**Exercise directions:** Return the text of each item below, line by line and unchanged. Leave out the pictures.
== Segment start ==
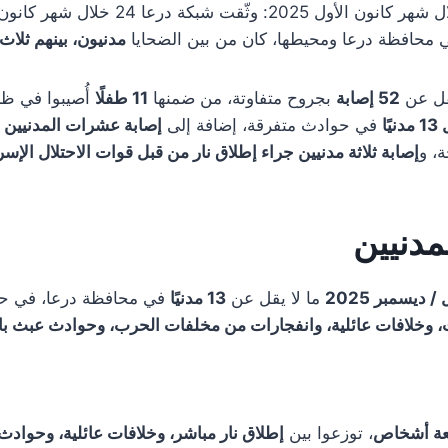
محافظة درعا ومحيطها، كان من بين الضحايا
مدنيون، بينهم ثلاث
يقل عن
52 إصابة
بجروح متفاوتة، من ضمنها
11 طفلًا
أُصيبوا في ظ
يًا
في حوادث متفرقة، إضافة إلى
إصابة عشرات المدنيين
ن
، و
إصابة ثلاثة مدنيين جراء إطلاق نار من قبل قوات الاحتلال الإسر
مدنيين
/ ديسمبر 2025
ما لا يقل عن
13 مدنيًا
في محافظة درعا، في ح
ات، وخلافات عائلية، وانفجارات من مخلفات الحرب، وحوادث عبث با
عة أشخاص
، توزعوا بين
إطلاق نار مباشر، وخلافات عائلية، وحوادث 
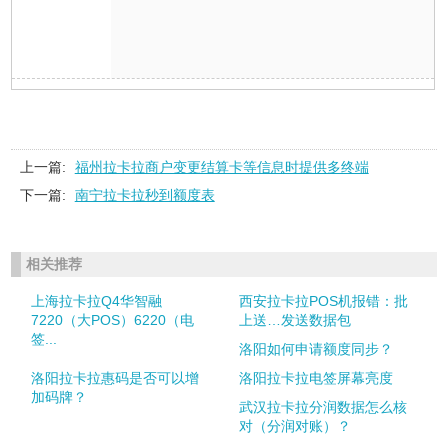
上一篇:
福州拉卡拉商户变更结算卡等信息时提供多终端
下一篇:
南宁拉卡拉秒到额度表
相关推荐
上海拉卡拉Q4华智融
西安拉卡拉POS机报错：批
7220（大POS）6220（电
上送…发送数据包
签...
洛阳如何申请额度同步？
洛阳拉卡拉惠码是否可以增
洛阳拉卡拉电签屏幕亮度
加码牌？
武汉拉卡拉分润数据怎么核
对（分润对账）？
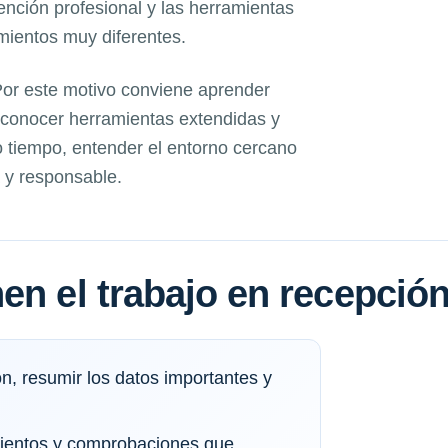
tención profesional y las herramientas
imientos muy diferentes.
 Por este motivo conviene aprender
, conocer herramientas extendidas y
 tiempo, entender el entorno cercano
 y responsable.
en el trabajo en recepció
n, resumir los datos importantes y
imientos y comprobaciones que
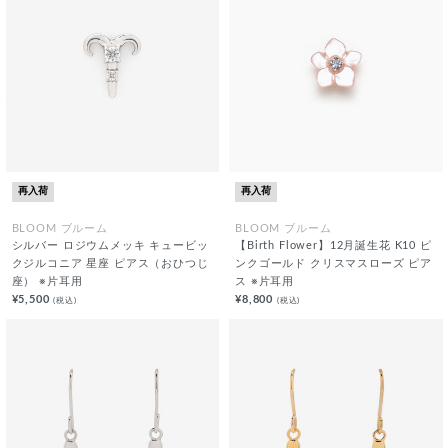
再入荷
再入荷
BLOOM ブルーム
BLOOM ブルーム
シルバー ロジウムメッキ キュービッ
【Birth Flower】12月誕生花 K10 ピ
クジルコニア 星座 ピアス（おひつじ
ンクゴールド クリスマスローズ ピア
座） ※片耳用
ス ※片耳用
¥5,500
¥8,800
(税込)
(税込)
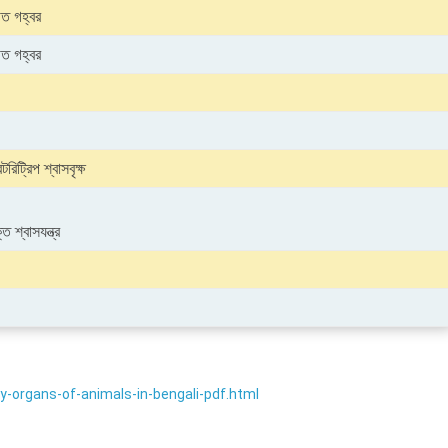
ত গহ্বর
ত গহ্বর
রিট্রিপ শ্বাসবৃক্ষ
ত শ্বাসযন্ত্র
ry-organs-of-animals-in-bengali-pdf.html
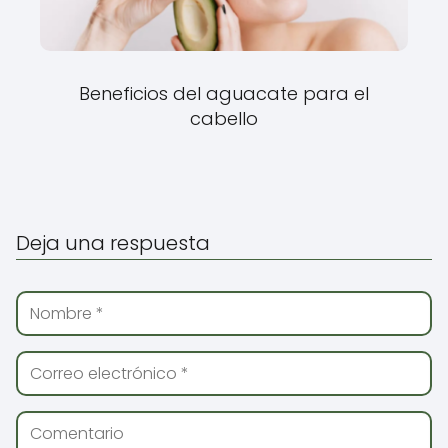
Beneficios del aguacate para el
cabello
Deja una respuesta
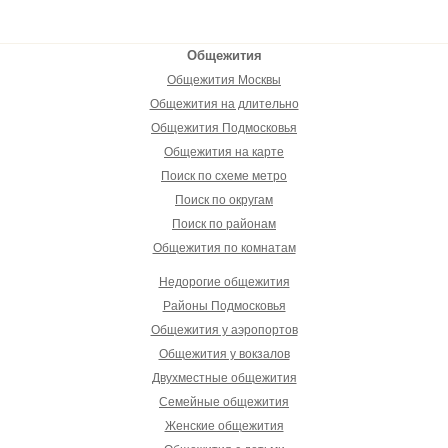
Общежития
Общежития Москвы
Общежития на длительно
Общежития Подмосковья
Общежития на карте
Поиск по схеме метро
Поиск по округам
Поиск по районам
Общежития по комнатам
Недорогие общежития
Районы Подмосковья
Общежития у аэропортов
Общежития у вокзалов
Двухместные общежития
Семейные общежития
Женские общежития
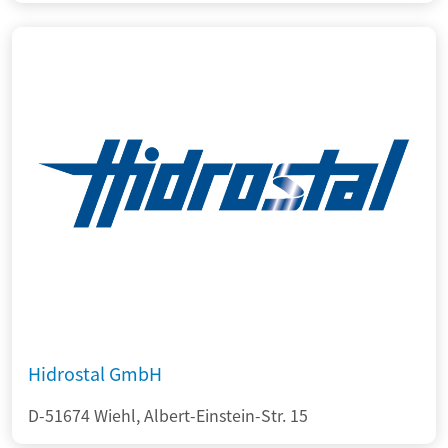
Hidrostal GmbH
D-51674 Wiehl, Albert-Einstein-Str. 15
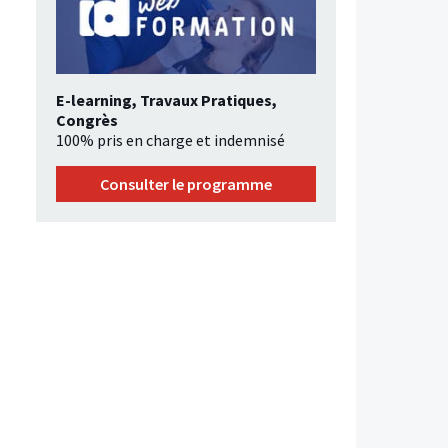
E-learning, Travaux Pratiques,
Congrès
100% pris en charge et indemnisé
Consulter le programme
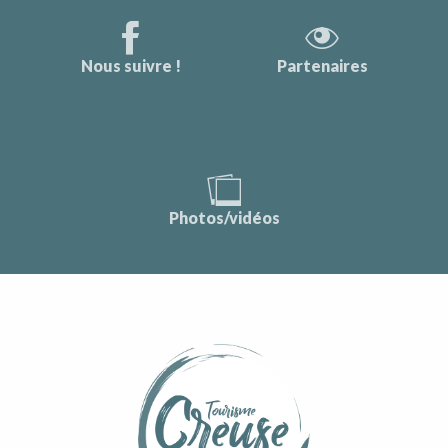
Nous suivre !
Partenaires
Photos/vidéos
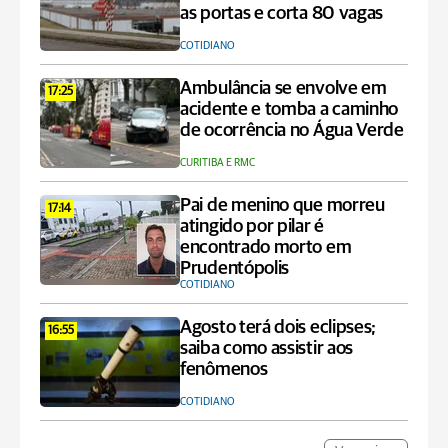
as portas e corta 80 vagas
COTIDIANO
Ambulância se envolve em
17:25
acidente e tomba a caminho
de ocorrência no Água Verde
CURITIBA E RMC
Pai de menino que morreu
17:14
atingido por pilar é
encontrado morto em
Prudentópolis
COTIDIANO
Agosto terá dois eclipses;
16:55
saiba como assistir aos
fenômenos
COTIDIANO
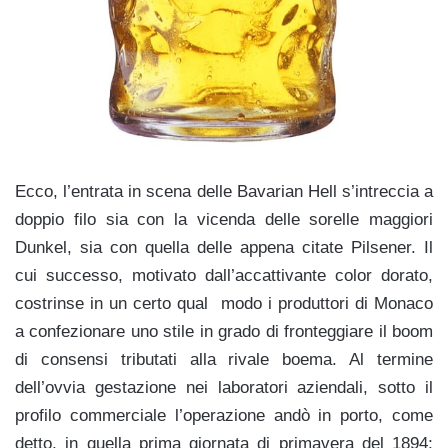
Ecco, l’entrata in scen
a delle Bavarian Hell s’intreccia a
doppio filo
sia con la vicenda delle sorelle maggiori
Dunkel, sia con quella delle appena citate Pilsener. Il
cui successo, motivato dall’accattivante color dorato,
costrinse in un certo qual modo i produttori di Monac
o
a confezionare uno stile in grado di fronteggiare il boom
di consensi tributati alla rivale boema. Al termine
dell’ovvia gestazione nei laboratori aziendali, sotto il
profilo commerciale l’operazione andò in porto, come
detto, in quella prima giornata di primavera del 1894;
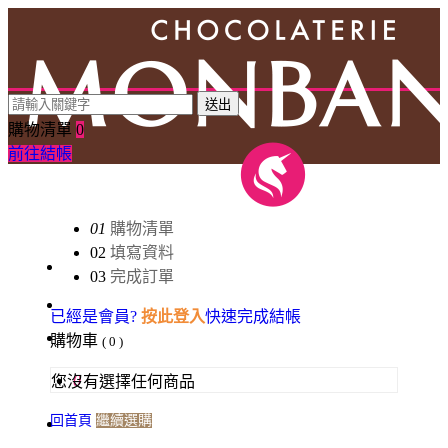
送出
購物清單
0
前往結帳
01
購物清單
02
填寫資料
03
完成訂單
已經是會員?
按此登入
快速完成結帳
購物車
( 0 )
0
您沒有選擇任何商品
回首頁
繼續選購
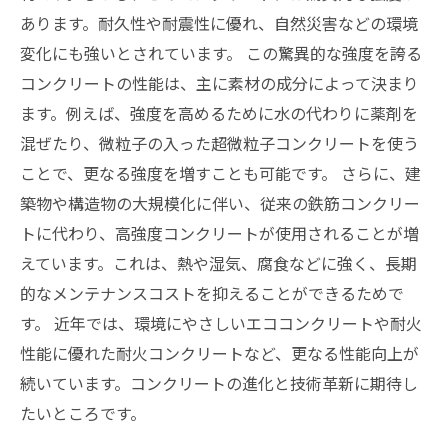
あります。耐久性や耐震性に優れ、自然災害などの環境
変化にも強いとされています。 この驚異的な強度を誇る
コンクリートの性能は、主に素材の成分によって決まり
ます。例えば、強度を高めるために水の代わりに薬剤を
混ぜたり、微粒子の入った超微粒子コンクリートを使う
ことで、更なる強度を増すことも可能です。 さらに、建
築物や構造物の大規模化に伴い、従来の鉄筋コンクリー
トに代わり、高強度コンクリートが使用されることが増
えています。これは、熱や湿気、腐食などに強く、長期
的なメンテナンスコストを抑えることができるためで
す。 近年では、環境にやさしいエココンクリートや耐火
性能に優れた耐火コンクリートなど、更なる性能向上が
続いています。コンクリートの進化と技術革新に期待し
たいところです。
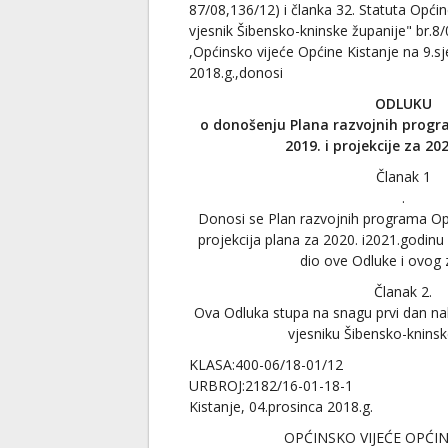
87/08,136/12) i članka 32. Statuta Općin
vjesnik Šibensko-kninske županije" br.8
,Općinsko vijeće Općine Kistanje na 9.sj
2018.g.,donosi
ODLUKU
o donošenju Plana razvojnih progr
2019. i projekcije za 202
Članak 1
.
Donosi se Plan razvojnih programa Opć
projekcija plana za 2020. i2021.godinu u
dio ove Odluke i ovog 
Članak 2.
Ova Odluka stupa na snagu prvi dan n
vjesniku Šibensko-kninsk
KLASA:400-06/18-01/12
URBROJ:2182/16-01-18-1
Kistanje, 04.prosinca 2018.g.
OPĆINSKO VIJEĆE OPĆIN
== Segment end ==
**Result below:**
محافظة درعا ومحيطها، كان من بين الضحايا
مدنيون، بينهم ثلاث
يقل عن
52 إصابة
بجروح متفاوتة، من ضمنها
11 طفلًا
أُصيبوا في ظ
يًا
في حوادث متفرقة، إضافة إلى
إصابة عشرات المدنيين
ن
، و
إصابة ثلاثة مدنيين جراء إطلاق نار من قبل قوات الاحتلال الإسر
مدنيين
/ ديسمبر 2025
ما لا يقل عن
13 مدنيًا
في محافظة درعا، في ح
ات، وخلافات عائلية، وانفجارات من مخلفات الحرب، وحوادث عبث با
عة أشخاص
، توزعوا بين
إطلاق نار مباشر، وخلافات عائلية، وحوادث 
上一篇:
福州拉卡拉商户变更结算卡等信息时提供多终端
下一篇:
南宁拉卡拉秒到额度表
相关推荐
上海拉卡拉Q4华智融
西安拉卡拉POS机报错：批
7220（大POS）6220（电
上送…发送数据包
签...
洛阳如何申请额度同步？
洛阳拉卡拉惠码是否可以增
洛阳拉卡拉电签屏幕亮度
加码牌？
武汉拉卡拉分润数据怎么核
对（分润对账）？
tención profesional y las herramientas
imientos muy diferentes.
 Por este motivo conviene aprender
, conocer herramientas extendidas y
 tiempo, entender el entorno cercano
 y responsable.
en el trabajo en recepció
n, resumir los datos importantes y
imientos y comprobaciones que
再入荷
再入荷
BLOOM ブルーム
BLOOM ブルーム
シルバー ロジウムメッキ キュービッ
【Birth Flower】12月誕生花 K10 ピ
クジルコニア 星座 ピアス（おひつじ
ンクゴールド クリスマスローズ ピア
座） ※片耳用
ス ※片耳用
¥5,500
¥8,800
(税込)
(税込)
ত গহ্বর
ত গহ্বর
রিট্রিপ শ্বাসবৃক্ষ
ত শ্বাসযন্ত্র
ry-organs-of-animals-in-bengali-pdf.html
Beneficios del aguacate para el
cabello
Deja una respuesta
Общежития
Общежития Москвы
Общежития на длительно
Общежития Подмосковья
Общежития на карте
Поиск по схеме метро
Поиск по округам
Поиск по районам
Общежития по комнатам
Недорогие общежития
Районы Подмосковья
Общежития у аэропортов
Общежития у вокзалов
Двухместные общежития
Семейные общежития
Женские общежития
Hidrostal GmbH
D-51674 Wiehl, Albert-Einstein-Str. 15
E-learning, Travaux Pratiques,
Congrès
100% pris en charge et indemnisé
Consulter le programme
Nous suivre !
Partenaires
Photos/vidéos
as portas e corta 80 vagas
COTIDIANO
Ambulância se envolve em
17:25
acidente e tomba a caminho
de ocorrência no Água Verde
CURITIBA E RMC
Pai de menino que morreu
17:14
atingido por pilar é
encontrado morto em
Prudentópolis
COTIDIANO
Agosto terá dois eclipses;
16:55
saiba como assistir aos
fenômenos
COTIDIANO
Ecco, l’entrata in scen
a delle Bavarian Hell s’intreccia a
doppio filo
sia con la vicenda delle sorelle maggiori
Dunkel, sia con quella delle appena citate Pilsener. Il
cui successo, motivato dall’accattivante color dorato,
costrinse in un certo qual modo i produttori di Monac
o
a confezionare uno stile in grado di fronteggiare il boom
di consensi tributati alla rivale boema. Al termine
dell’ovvia gestazione nei laboratori aziendali, sotto il
profilo commerciale l’operazione andò in porto, come
detto, in quella prima giornata di primavera del 1894;
送出
購物清單
0
前往結帳
01
購物清單
02
填寫資料
03
完成訂單
已經是會員?
按此登入
快速完成結帳
購物車
( 0 )
0
您沒有選擇任何商品
回首頁
繼續選購
あります。耐久性や耐震性に優れ、自然災害などの環境
変化にも強いとされています。 この驚異的な強度を誇る
コンクリートの性能は、主に素材の成分によって決まり
ます。例えば、強度を高めるために水の代わりに薬剤を
混ぜたり、微粒子の入った超微粒子コンクリートを使う
ことで、更なる強度を増すことも可能です。 さらに、建
築物や構造物の大規模化に伴い、従来の鉄筋コンクリー
トに代わり、高強度コンクリートが使用されることが増
えています。これは、熱や湿気、腐食などに強く、長期
的なメンテナンスコストを抑えることができるためで
す。 近年では、環境にやさしいエココンクリートや耐火
性能に優れた耐火コンクリートなど、更なる性能向上が
続いています。コンクリートの進化と技術革新に期待し
たいところです。
87/08,136/12) i članka 32. Statuta Općin
vjesnik Šibensko-kninske županije" br.8
,Općinsko vijeće Općine Kistanje na 9.sj
2018.g.,donosi
ODLUKU
o donošenju Plana razvojnih progr
2019. i projekcije za 202
Članak 1
.
Donosi se Plan razvojnih programa Opć
projekcija plana za 2020. i2021.godinu u
dio ove Odluke i ovog 
Članak 2.
Ova Odluka stupa na snagu prvi dan n
vjesniku Šibensko-kninsk
KLASA:400-06/18-01/12
URBROJ:2182/16-01-18-1
Kistanje, 04.prosinca 2018.g.
OPĆINSKO VIJEĆE OPĆIN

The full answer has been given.